I did not research what it is exactly but it's supposed to improve the soil in weak areas such as near foundations or fence lines. They sprayed it using a hand held pump sprayer.


----------



## CanadianGrassMan (Apr 25, 2020)

Looks good! How feel about the leveling job?


----------



## Awar (Feb 25, 2019)

CanadianGrassMan said:


> Looks good! How feel about the leveling job?


@CanadianGrassMan its definitely better than before but still has some areas that need work. They offered to come back and tackle those areas but I'm not sure if I want more sand on my lawn this season as I want to enjoy my reel new mower!


----------



## lsk5013 (Aug 14, 2020)

@Awar - how did the rest of the season go? Any other updates you could provide would be great as I'm looking to have Level Lawns come out for an estimate and do exactly what they did for you, but in our backyard this coming March/April once it warms up a little more here in Atlanta. Thx!


----------



## Awar (Feb 25, 2019)

lsk5013 said:


> @Awar - how did the rest of the season go? Any other updates you could provide would be great as I'm looking to have Level Lawns come out for an estimate and do exactly what they did for you, but in our backyard this coming March/April once it warms up a little more here in Atlanta. Thx!


@lsk5013 if you look at my journal (link in my signature) you can see photos with progress of my lawn after the leveling effort. In general it went well but here are things I would do differently after going through this experience:

1. Use masonry sand instead of river sand, but if you're using Level Lawns you don't have that option. The main reasons are that river sand has a ton of pebbles some of which were large enough and can damage a reel mower blade. I spent hours picking up pebbles over the 2-3 weeks after leveling. Also I think river sand brought in some weeds as I saw more nutsedge last season than any other year.

2. I would delay the work a little to make sure temperatures are higher and bermuda grows faster. I think mid May would've worked better.

3. I would've asked them to do another pass with the leveler to better work the sand down.

My lawn did well and I was able to cut at 1/2" for some time but then it started scalping to I went up to 3/4". I will try to do some leveling myself this season using masonry sand and a leveling rake. It may take 2-3 days to spread a few yards of sand but that'll probably be worth it and allow me to cut at 1/2" this season.

REQUESTS:
A) Decide whether each statement agrees with the lawn leveling thread, answering yes or no and quoting the words from the thread that settle it: (i) Awar found that river sand contained many pebbles. (ii) Awar would have preferred to have the work done earlier, in April. (iii) The company offered to return and work on the areas that still needed attention.
B) Please duplicate the passage of the lawn leveling thread between "1. Use masonry" and "would've worked better.", inclusive.
The listing that comes after this plays no part here.

Stored entries:

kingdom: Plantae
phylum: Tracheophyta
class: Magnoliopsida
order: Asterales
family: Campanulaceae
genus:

PROBLEM SOLUTIONS:
A)
(i) Yes: "river sand has a ton of pebbles"
(ii) No: "I would delay the work a little to make sure temperatures are higher and bermuda grows faster. I think mid May would've worked better."
(iii) Yes: "They offered to come back and tackle those areas"

B)
1. Use masonry sand instead of river sand, but if you're using Level Lawns you don't have that option. The main reasons are that river sand has a ton of pebbles some of which were large enough and can damage a reel mower blade. I spent hours picking up pebbles over the 2-3 weeks after leveling. Also I think river sand brought in some weeds as I saw more nutsedge last season than any other year.

2. I would delay the work a little to make sure temperatures are higher and bermuda grows faster. I think mid May would've worked better.